Australian prime minister, Malcolm Turnbull, has made his first trip to Baghdad, Iraq to meet with Australian troops helping to fight the Islamic State since taking up office in September.
Turnbull was given an official welcome in Baghdad after flying into Iraq on Saturday which began with discussions with the prime minister of Iraq, Haider al-Abadi.
As part of his visit, Turnbull also toured the Taji military base near Baghdad where around 300 Australian and 100 New Zealand were training local soldiers to fight the Islamic State through coalition air strikes and operations.
“In terms of visible boots on the ground it has to be seen by the Iraqi people, it has to be seen to be them regaining control of their own country,” said Turnbull.
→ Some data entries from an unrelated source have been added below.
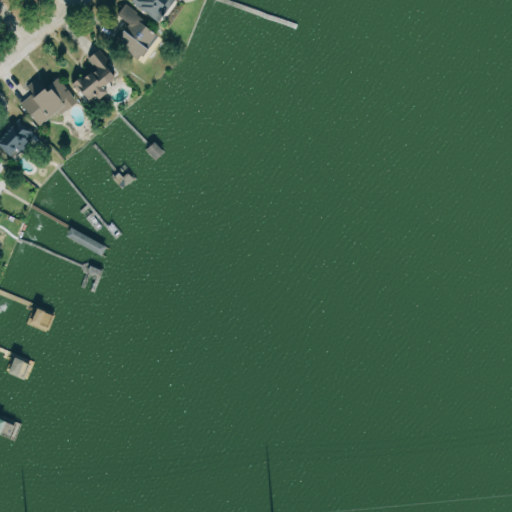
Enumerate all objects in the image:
building: (159, 7)
road: (12, 8)
road: (36, 34)
building: (140, 39)
building: (99, 79)
building: (50, 100)
building: (18, 137)
building: (2, 163)
building: (45, 319)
“They have to reach the political settlement and reconciliation with their own people.”
The international program in Iraq is currently training 10 brigades but the continuation of Australia’s military contribution is unclear with Turnbull noting that “we do not intend to be in Iraq forever”.
Over the past year, Australia has increased its military presence in the fight against Daesh after deploying 300 troops to Iraq earlier in April last year under the Abbott administration.
The increasing need to curb violent extremism on home soil can also be seen in Australia’s military contributions to the fight against ISIL in the US-led coalition, which is just second to the US.
So far, Australia has given around $230 million in humanitarian assistance to Iraq and Syria since 2011 through UN agencies and non-government organisations such as the World Food Programme.
Issues surrounding the Islamic State in Syria and Iraq are expected to continue later this month when Turnbull meets with US president, Barack Obama, on January 18 and 19.